Berdasarkan latar belakang diatas maka penulis tertarik untuk mengambil judul “Hubungan Sosial Budaya ibu menyusui dengan pemberian ASI eksklusif di Kabupaten Bener Meriah”.
1.2. Permasalahan
Berdasarkan uraian diatas maka permasalahan dalam penelitian ini adalah “Apakah ada hubungan Sosial Budaya (pengetahuan, nilai/ norma, keyakinan/ kepercayaan, pekerjaan, pendapatan dan sikap ibu yang mempunyai bayi Dengan Pemberian ASI Eksklusif di Kabupaten Bener Meriah”?
1.3. Tujuan Penelitian
Adapun tujuan daripada penelitian ini adalah sebagai berikut;
a. Mengetahui hubungan pengetahuan ibu yang mempunyai bayi dengan pemberian ASI eksklusif.
b. Mengetahui hubungan nilai/norma ibu yang mempunyai bayi dengan pemberian ASI eksklusif.
c. Mengetahui hubungan keyakinan/kepercayaan ibu yang mempunyai bayi dengan pemberian ASI eksklusif.
d. Mengetahui hubungan pekerjaan ibu yang mempunyai bayi dengan pemberian ASI ekslusif.
e. Mengetahui hubungan pendapatan ibu yang mempunyai bayi dengan pemberian ASI ekslusif.
f. Mengetahui hubungan sikap ibu yang mempunyai bayi dengan pemberian ASI eksklusif.
1.4. Hipotesis
1. Ada hubungan pengetahuan ibu yang mempunyai bayi dengan pemberian ASI eksklusif.
2. Ada hubungan nilai/norma ibu yang mempunyai bayi dengan pemberian ASI eksklusif.
3. Ada hubungan keyakinan/kepercayaan ibu yang mempunyai bayi dengan pemberian ASI eksklusif.
4. Ada hubungan pekerjaan ibu yang mempunyai bayi dengan pemberian ASI eksklusif.
5. Ada hubungan pendapatan ibu yang mempunyai bayi dengan pemberian ASI eksklusif.

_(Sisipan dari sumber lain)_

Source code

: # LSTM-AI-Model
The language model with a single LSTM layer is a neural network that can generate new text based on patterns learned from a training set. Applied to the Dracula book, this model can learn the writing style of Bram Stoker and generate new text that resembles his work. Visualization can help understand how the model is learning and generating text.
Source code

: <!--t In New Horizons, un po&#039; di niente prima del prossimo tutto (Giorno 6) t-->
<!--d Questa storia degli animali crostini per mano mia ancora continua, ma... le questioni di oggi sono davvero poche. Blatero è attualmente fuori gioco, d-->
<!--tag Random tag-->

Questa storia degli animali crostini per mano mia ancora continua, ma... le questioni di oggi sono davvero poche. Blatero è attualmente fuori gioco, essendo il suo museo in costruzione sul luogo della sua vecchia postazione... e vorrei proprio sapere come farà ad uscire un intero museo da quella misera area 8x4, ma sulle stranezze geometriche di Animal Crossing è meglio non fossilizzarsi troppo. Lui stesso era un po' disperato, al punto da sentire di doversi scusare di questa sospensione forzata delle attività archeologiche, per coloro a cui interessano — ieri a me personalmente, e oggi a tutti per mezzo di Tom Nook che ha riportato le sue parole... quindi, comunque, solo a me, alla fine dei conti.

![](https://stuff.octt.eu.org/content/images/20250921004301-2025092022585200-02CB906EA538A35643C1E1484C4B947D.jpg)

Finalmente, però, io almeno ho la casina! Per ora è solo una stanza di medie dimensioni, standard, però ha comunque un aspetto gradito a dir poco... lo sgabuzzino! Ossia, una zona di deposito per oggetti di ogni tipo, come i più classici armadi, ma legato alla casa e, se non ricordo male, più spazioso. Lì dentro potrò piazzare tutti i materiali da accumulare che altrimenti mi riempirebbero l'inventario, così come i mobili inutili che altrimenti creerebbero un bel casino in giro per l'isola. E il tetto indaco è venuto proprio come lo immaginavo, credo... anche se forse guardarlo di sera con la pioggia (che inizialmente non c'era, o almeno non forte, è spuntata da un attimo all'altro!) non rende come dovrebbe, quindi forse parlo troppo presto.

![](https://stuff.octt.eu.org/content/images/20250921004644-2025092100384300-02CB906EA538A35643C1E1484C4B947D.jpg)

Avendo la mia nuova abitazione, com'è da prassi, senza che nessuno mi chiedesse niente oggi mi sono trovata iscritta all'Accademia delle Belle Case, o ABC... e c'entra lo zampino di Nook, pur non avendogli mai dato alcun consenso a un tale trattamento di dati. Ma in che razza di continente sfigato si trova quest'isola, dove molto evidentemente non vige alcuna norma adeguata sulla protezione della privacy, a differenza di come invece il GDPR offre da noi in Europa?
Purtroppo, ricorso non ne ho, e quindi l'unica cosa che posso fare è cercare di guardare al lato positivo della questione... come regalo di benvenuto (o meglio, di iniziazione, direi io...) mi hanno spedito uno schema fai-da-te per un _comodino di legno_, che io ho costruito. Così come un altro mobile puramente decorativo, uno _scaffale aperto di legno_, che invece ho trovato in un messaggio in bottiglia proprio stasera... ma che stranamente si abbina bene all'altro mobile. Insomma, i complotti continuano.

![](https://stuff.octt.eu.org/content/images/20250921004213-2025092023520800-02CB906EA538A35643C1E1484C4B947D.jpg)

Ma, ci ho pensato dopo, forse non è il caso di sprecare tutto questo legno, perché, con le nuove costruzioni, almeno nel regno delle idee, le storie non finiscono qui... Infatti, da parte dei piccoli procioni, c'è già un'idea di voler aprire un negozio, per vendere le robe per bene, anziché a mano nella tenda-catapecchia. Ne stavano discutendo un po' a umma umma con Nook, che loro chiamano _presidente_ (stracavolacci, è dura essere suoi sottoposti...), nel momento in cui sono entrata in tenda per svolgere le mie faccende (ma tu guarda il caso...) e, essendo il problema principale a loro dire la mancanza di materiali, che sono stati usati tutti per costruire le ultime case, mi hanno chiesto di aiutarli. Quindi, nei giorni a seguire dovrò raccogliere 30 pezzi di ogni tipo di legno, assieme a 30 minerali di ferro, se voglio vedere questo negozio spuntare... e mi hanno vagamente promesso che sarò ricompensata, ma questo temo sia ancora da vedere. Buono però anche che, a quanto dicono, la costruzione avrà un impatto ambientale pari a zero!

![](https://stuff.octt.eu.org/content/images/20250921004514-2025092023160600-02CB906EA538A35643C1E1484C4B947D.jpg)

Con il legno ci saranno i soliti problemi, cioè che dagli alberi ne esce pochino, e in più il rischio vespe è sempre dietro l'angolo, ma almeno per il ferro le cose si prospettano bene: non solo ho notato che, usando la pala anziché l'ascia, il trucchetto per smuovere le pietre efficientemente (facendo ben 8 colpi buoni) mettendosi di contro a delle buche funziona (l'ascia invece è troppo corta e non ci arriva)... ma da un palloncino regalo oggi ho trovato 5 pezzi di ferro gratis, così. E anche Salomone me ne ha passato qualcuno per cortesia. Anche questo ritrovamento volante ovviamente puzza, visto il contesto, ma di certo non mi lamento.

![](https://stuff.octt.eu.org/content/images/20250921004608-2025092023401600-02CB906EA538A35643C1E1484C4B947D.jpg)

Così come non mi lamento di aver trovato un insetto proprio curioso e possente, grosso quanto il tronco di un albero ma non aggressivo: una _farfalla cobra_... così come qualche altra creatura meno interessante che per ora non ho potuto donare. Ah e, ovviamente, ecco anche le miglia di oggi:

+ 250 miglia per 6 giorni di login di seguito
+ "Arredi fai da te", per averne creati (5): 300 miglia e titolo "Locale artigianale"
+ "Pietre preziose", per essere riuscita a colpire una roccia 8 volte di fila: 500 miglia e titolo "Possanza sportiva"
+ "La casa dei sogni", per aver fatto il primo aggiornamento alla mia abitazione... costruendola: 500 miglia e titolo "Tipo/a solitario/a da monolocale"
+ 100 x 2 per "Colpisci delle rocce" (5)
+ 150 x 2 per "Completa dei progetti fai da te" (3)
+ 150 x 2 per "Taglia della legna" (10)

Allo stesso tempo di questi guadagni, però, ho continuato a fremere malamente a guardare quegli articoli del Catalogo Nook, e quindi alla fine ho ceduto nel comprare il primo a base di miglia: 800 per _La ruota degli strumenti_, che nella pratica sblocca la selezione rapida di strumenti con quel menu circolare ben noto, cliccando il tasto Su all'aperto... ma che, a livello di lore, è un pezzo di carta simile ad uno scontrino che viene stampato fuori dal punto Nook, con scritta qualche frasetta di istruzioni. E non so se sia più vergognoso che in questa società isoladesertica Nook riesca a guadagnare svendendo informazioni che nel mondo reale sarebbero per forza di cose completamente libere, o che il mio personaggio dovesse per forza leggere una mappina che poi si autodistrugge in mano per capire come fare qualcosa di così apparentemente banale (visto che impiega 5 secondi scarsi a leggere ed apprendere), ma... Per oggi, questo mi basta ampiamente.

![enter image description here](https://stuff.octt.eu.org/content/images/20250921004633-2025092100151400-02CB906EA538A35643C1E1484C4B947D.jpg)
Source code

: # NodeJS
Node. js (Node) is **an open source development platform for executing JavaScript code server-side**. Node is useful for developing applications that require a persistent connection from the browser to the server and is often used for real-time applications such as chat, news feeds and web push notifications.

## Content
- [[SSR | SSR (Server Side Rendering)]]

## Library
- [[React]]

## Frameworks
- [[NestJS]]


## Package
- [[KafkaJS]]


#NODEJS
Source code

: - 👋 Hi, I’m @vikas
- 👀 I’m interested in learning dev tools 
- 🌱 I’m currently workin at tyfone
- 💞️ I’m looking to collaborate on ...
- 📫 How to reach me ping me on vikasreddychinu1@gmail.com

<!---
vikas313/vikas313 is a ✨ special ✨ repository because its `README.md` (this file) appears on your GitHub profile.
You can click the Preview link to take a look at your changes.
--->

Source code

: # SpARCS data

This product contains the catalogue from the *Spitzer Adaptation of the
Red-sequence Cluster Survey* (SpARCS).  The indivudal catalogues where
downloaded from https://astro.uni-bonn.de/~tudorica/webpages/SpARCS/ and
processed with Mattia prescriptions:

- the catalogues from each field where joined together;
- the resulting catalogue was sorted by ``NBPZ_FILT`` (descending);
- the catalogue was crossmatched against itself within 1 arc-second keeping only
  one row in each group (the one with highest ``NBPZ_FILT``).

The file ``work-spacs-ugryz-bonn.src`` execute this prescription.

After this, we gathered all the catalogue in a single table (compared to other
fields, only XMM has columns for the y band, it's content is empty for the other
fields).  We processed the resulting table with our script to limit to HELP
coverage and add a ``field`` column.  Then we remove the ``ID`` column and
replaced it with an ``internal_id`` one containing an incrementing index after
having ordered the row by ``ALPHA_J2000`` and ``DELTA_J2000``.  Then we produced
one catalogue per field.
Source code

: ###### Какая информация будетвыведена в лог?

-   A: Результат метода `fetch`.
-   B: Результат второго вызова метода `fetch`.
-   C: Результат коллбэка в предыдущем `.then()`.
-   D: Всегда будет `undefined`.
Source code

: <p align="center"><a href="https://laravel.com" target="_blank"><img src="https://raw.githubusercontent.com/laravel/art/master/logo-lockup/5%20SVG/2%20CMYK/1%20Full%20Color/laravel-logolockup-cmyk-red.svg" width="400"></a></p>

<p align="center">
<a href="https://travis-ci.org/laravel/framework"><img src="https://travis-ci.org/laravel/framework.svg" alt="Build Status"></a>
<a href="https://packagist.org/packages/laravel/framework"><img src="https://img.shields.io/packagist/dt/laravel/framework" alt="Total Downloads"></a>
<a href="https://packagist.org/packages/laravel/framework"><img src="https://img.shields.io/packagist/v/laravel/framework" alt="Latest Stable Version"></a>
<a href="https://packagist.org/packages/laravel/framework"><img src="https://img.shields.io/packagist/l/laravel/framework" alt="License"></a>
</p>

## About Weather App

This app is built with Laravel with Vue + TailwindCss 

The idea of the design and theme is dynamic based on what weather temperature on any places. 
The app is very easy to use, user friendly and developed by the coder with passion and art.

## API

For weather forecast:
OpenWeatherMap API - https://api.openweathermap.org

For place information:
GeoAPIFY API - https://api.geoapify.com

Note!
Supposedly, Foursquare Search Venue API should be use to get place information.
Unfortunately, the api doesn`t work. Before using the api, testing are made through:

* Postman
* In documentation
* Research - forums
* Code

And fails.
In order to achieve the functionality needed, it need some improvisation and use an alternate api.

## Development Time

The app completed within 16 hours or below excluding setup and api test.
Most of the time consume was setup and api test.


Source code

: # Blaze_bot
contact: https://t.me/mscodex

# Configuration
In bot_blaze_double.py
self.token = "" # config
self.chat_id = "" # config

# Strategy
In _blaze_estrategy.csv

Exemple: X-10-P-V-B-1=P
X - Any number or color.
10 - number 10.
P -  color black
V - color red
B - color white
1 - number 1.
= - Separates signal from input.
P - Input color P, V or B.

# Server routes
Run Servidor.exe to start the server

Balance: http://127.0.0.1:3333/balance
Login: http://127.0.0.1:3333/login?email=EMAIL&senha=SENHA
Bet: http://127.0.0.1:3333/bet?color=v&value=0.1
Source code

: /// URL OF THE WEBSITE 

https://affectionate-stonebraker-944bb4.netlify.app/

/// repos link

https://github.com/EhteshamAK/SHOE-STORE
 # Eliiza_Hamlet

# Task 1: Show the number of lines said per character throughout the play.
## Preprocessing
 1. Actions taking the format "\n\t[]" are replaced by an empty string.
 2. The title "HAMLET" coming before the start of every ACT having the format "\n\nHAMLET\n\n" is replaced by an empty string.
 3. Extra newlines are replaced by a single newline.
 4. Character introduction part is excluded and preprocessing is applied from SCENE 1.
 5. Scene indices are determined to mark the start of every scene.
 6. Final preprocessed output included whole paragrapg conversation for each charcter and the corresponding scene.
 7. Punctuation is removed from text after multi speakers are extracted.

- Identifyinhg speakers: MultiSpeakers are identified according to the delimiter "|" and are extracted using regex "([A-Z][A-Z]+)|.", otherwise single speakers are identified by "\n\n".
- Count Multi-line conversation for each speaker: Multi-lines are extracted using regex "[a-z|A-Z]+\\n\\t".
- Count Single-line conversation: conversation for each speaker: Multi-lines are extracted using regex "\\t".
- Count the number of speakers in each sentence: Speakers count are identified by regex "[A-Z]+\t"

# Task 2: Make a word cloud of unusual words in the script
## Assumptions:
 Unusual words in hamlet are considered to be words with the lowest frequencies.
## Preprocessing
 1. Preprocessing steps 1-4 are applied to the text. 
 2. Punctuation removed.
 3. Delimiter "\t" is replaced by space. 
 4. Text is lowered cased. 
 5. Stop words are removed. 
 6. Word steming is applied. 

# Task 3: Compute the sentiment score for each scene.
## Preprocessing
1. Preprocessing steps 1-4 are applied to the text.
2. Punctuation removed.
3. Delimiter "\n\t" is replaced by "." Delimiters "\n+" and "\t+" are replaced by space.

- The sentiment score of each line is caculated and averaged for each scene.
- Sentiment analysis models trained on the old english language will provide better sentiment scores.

6. Ada hubungan sikap ibu yang mempunyai bayi dengan pemberian ASI eksklusif.
1.5. Manfaat Penelitian
Hasil penelitian ini diharapkan bermanfaat bagi;
1. Sebagai masukan bagi dinas kesehatan kabupaten Bener Meriah dalam penyusunan strategi program kesehatan ibu dan anak, khususnya upaya meningkatkan kemauan dan kemampuan ibu yang mempunyai bayi 7-12 bulan dalam pemberian ASI eksklusif.
2. Untuk memperkaya kepustakaan sebagai bahan bacaan atau studi-studi tentang perilaku dan sosial budaya.